In the days leading up to Thanksgiving, there was a lot of excited talk in the halls at Topco Associates, the Skokie, Ill.-based wholesale distributor. Strangers who were present would have overheard numerous references to a mysterious “On-key.” Unseen and unkown, it seemed that On-key’s arrival was imminent.
The mystery was solved on Nov. 28, when Topco officials unveiled the Overall Nutritional Quality Index. So, "ONQI" was not a person but a comprehensive system of evaluating food products based on nutrition content. This new scoring system had been under development for more than two years by independent researchers, before Topco officials heard about it and brought it in-house as a consumer resource.
“We didn’t have much to offer on the science side, but thought this was a much better mousetrap, and that we could be instrumental in making it happen and turning it into something real,” said Steve Lauer, Topco’s president and CEO.
The real news behind the announcement, and the one I think will be talked about for some time to come, is not what ONQI is, but what it represents: A shift among retailers to a truer, more authentic leadership role.
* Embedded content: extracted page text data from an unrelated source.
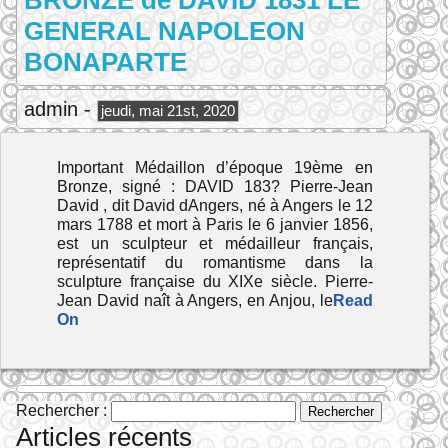
BRONZE de DAVID 1831 LE
GENERAL NAPOLEON
BONAPARTE
admin -
jeudi, mai 21st, 2020
Important Médaillon d’époque 19ème en
Bronze, signé : DAVID 183? Pierre-Jean
David , dit David dAngers, né à Angers le 12
mars 1788 et mort à Paris le 6 janvier 1856,
est un sculpteur et médailleur français,
représentatif du romantisme dans la
sculpture française du XIXe siècle. Pierre-
Jean David naît à Angers, en Anjou, le
Read
On
Rechercher :
Articles récents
I think this program — as well as Hannaford Bros.’ Guiding Stars program — marks a key turning point in this ongoing evolution of the retailer into a full-time customer advocate. No more walking the fine line between shopper needs and manufacturer requirements. Consumer-centric initiatives like Guiding Stars and ONQI have the potential to change the way food is sold.
Sound like a stretch? Not if you ask Jeff Posner, Topco’s executive vice president.
“The manufacturers endorse the science, they understand it and they also see the positive business implications that arise from doing the right thing in the health area,” he told us last week.
“ONQI will strongly encourage manufacturers to make more nutritious products,” is how Lauer put it, adding such programs have the power to control the tainted marketing claims made by some national manufacturers. “It will also take out some of the hype that’s all too often misleading.”
When’s the last time you heard senior supermarket executives talk like that?
The fact that Hannaford announced it would begin licensing its Guiding Stars program a day after the Topco announcement indicates there will be plenty of opportunities for supermarkets to use these turn-key systems in their own stores, and this is a good thing. As Lauer put it: “Hopefully, the sum total of all of these efforts will be improved health.”
We agree. Like food safety and charity, public health should not be a competitive element in any business. Every retailer should have the opportunity to offer their customers this type of service.